In the M-step, we find $\theta_1$ by maximizing the expectation:
\[\theta_1 = \text{arg max}_{\theta} Q(\theta, \theta_0)\]4. Comparison with K-means
Notice that K-means performs a hard, binary assignment of observations to clusters - a point is either in a cluster or it isn’t. In Gaussian mixtures, we make a soft assignment by way of the posterior probabilities. It turns out that K-means is a special case of Gaussian mixtures!
Let the covariance matrices $\Sigma_k$ all be equal to $\epsilon I$. Then:
\[p(x|\mu_k, \Sigma_k) = \frac{1}{(2\pi\epsilon)^{D/2}}\exp(-\frac{||x-\mu_k||^2}{2\epsilon})\]by the definition of the multivariate Gaussian.
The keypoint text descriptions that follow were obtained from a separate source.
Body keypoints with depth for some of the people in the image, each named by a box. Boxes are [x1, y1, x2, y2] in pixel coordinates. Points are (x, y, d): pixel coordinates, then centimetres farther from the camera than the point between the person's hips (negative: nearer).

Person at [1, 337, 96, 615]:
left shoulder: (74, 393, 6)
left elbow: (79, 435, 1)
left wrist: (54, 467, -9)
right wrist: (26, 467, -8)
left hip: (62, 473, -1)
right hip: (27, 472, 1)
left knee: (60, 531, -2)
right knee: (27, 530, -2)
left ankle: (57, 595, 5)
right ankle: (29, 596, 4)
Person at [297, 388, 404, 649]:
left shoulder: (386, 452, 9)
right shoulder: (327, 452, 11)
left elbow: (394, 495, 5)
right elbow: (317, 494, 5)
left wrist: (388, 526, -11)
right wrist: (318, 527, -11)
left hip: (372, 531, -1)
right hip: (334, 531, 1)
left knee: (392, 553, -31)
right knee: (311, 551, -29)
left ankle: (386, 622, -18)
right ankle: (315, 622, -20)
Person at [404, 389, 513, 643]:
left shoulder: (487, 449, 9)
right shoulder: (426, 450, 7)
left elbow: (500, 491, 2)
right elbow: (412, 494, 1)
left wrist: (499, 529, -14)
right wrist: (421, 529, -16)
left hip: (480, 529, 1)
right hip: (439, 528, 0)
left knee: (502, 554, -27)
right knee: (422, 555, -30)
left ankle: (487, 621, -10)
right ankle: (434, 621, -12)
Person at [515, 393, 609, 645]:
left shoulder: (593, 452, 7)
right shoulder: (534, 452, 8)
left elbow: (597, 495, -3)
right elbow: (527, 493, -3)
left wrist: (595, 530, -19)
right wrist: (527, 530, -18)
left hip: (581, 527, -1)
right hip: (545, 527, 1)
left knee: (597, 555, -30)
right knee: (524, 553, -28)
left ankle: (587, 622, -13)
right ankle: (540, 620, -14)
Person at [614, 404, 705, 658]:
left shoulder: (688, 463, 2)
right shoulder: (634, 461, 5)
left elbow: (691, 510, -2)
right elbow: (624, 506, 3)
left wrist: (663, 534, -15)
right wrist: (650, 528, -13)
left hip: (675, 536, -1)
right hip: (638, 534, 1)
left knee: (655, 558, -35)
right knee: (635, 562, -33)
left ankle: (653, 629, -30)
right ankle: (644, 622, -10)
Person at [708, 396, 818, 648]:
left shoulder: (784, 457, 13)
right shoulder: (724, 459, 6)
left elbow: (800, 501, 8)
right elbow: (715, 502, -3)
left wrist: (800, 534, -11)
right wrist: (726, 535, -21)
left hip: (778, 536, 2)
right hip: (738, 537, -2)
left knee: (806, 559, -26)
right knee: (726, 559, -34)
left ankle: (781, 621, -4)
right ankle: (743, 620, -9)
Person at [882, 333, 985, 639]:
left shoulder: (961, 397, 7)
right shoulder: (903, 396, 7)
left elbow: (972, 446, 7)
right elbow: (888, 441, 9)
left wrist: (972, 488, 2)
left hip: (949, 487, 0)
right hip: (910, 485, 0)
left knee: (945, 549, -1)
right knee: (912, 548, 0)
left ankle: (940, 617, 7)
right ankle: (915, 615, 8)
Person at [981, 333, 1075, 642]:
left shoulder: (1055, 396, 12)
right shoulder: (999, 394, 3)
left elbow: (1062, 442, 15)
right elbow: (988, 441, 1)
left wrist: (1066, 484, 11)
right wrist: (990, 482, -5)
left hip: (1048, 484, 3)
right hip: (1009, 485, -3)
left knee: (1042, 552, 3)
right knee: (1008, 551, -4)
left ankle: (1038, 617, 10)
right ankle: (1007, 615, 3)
Treating the variances $\epsilon$ as fixed, we arrive at:
\[\gamma(z_{nk}) = \frac{\pi_k\exp(-\frac{||x^{(n)}-\mu_k||^2}{2\epsilon})}{\sum_j \pi_j\exp(-\frac{||x^{(n)}-\mu_j||^2}{2\epsilon})}\]As $\epsilon \rightarrow 0$, the term with the smallest value of $\|x^{(n)}-\mu_l\|^2$ will approach $0$ slowest. So in the limit, $\gamma(z_{nl}) \rightarrow 1 \rightarrow r_{nl}$ while the other posteriors converge to 0. We have obtained the hard assignment of K-means. Recall:
\[r_{nk} = \begin{cases} 1, & \text{if }k=\text{arg min}_j ||x_n-\mu_j||^2 \\\ 0, & \text{otherwise} \end{cases}\]The update equation for $\mu_k$ will simplify to the K-means result thanks to these weights. We can also show that as $\epsilon \rightarrow 0$, the log-likelihood converges to the distortion loss in K-means.
Notice the geometric interpretation here. Because of the way we have specified the $\Sigma_k$ in K-means (as diagonal matrices), the underlying assumption is spherical clusters. Whereas in Gaussian mixtures, we can have elliptical clusters depending on our $\Sigma_k$.